The Resilience of Mudders

When the pandemic erupted last spring I had the typical worries that most human beings had. However, these were accompanied with profound sadness and anger that my 19-year old daughter was being ejected from her developmental trajectory that was rooted in college experiences – both academic and social.

Mudders are familiar with successes… they were the top of their high school classes; they were accepted to Harvey Mudd College. I knew that resilience was important to my daughter’s development. She had demonstrated it magnificently during her freshman year. She had “hit the wall” – as most Mudders do – and sought out peers and professors to regroup and succeed. She had persevered through the first one and one half semesters of core – in some areas which were not her “favorites”. She had navigated relationships, independence, and the struggles which come with them. But now everything that had become familiar was abruptly suspended on her 19 th birthday. I was disheartened and irritated…”now what?!” I asked myself.
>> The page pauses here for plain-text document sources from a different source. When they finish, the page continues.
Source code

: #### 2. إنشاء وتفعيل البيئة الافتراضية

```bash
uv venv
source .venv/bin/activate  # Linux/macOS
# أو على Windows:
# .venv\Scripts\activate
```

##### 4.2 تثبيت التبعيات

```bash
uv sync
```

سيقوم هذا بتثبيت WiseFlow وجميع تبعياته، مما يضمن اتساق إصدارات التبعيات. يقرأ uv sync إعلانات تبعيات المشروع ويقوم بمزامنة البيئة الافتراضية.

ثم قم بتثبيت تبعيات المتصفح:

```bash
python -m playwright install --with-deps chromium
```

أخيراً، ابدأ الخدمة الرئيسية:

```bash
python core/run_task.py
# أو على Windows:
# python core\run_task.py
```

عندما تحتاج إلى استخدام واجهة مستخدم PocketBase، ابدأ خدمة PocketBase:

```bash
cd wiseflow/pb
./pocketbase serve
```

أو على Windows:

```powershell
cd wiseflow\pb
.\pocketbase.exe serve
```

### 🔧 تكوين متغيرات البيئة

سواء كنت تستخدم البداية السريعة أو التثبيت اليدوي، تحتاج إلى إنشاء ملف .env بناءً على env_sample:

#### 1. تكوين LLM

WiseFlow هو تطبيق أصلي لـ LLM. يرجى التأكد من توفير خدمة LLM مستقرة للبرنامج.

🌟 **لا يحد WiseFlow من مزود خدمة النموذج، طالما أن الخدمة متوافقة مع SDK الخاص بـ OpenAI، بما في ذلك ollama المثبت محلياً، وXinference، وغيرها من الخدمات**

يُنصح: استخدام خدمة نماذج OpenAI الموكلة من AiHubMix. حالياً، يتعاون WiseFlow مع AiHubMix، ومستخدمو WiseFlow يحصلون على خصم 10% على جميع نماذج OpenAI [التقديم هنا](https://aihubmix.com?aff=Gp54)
I have learned that it was not my daughter’s resilience that I should be worried about, but rather my worries! She has repeatedly made “lemonade out of lemons”. My job was and is to acknowledge her resilient accomplishments. She has effectively problem-solved and clearly articulated her decision-making processes related to many, continuous hurdles. She adapted to home life, one which was more isolated than pre-pandemic due to stay-at-home orders, instead of dorm life. She navigated emergency-remote learning and long-distance friendships via technology. She persevered through the uncertainty of summer research; she learned how to handle the disappointment of her original summer plans (residence and research) being obliterated and reached out and found new research opportunities. She self-assessed and decided to return to HMC for fall 2020 when her close friends made alternate plans; she knew she wanted campus life and her biology lab. She preserved through the next weeks of uncertainty as LA County cases increased. She made and solidified plans within 20 hours of HMC’s inability to open for fall 2020 with a group of peers in which she only knew one student. She made an outreach to an-almost stranger/HMC sophomore to be his roommate. She boarded a plane on 8-23-2020 to an unknown city, to live in an unfamiliar community (and ended up the first night sleeping alone in an empty (no furniture nor roommate) apartment on top of a pile of yoga mats!) She, and her seven fellow students, have formed a bubble and embraced their “new normal” – as they navigate the last semester of core – “death core”, adjusted to their new surroundings, and have formed a hiking club for their PE credit.

I am sure many Mudd parents have similar stories –some in which their child has demonstrated more resilience and others in which there has been less. Regardless of the amount, it is resilience! I have seen similar posts on our HMC families’ Facebook site. It is wonderful to see/read these stories and know that my experience is not an isolated one. I am a college professor, and I have watched my own students, who typically have numerous environmental and financial obstacles to overcome, persevere in this “covid-world”. I am progressing on my own developmental task as a parent of a young adult, and beginning to worry a little less and appreciate my child’s growth more. I have been able to see and appreciate that she is still on her correct developmental trajectory, it is just on a bumpier and different road that the one my husband and I imagined.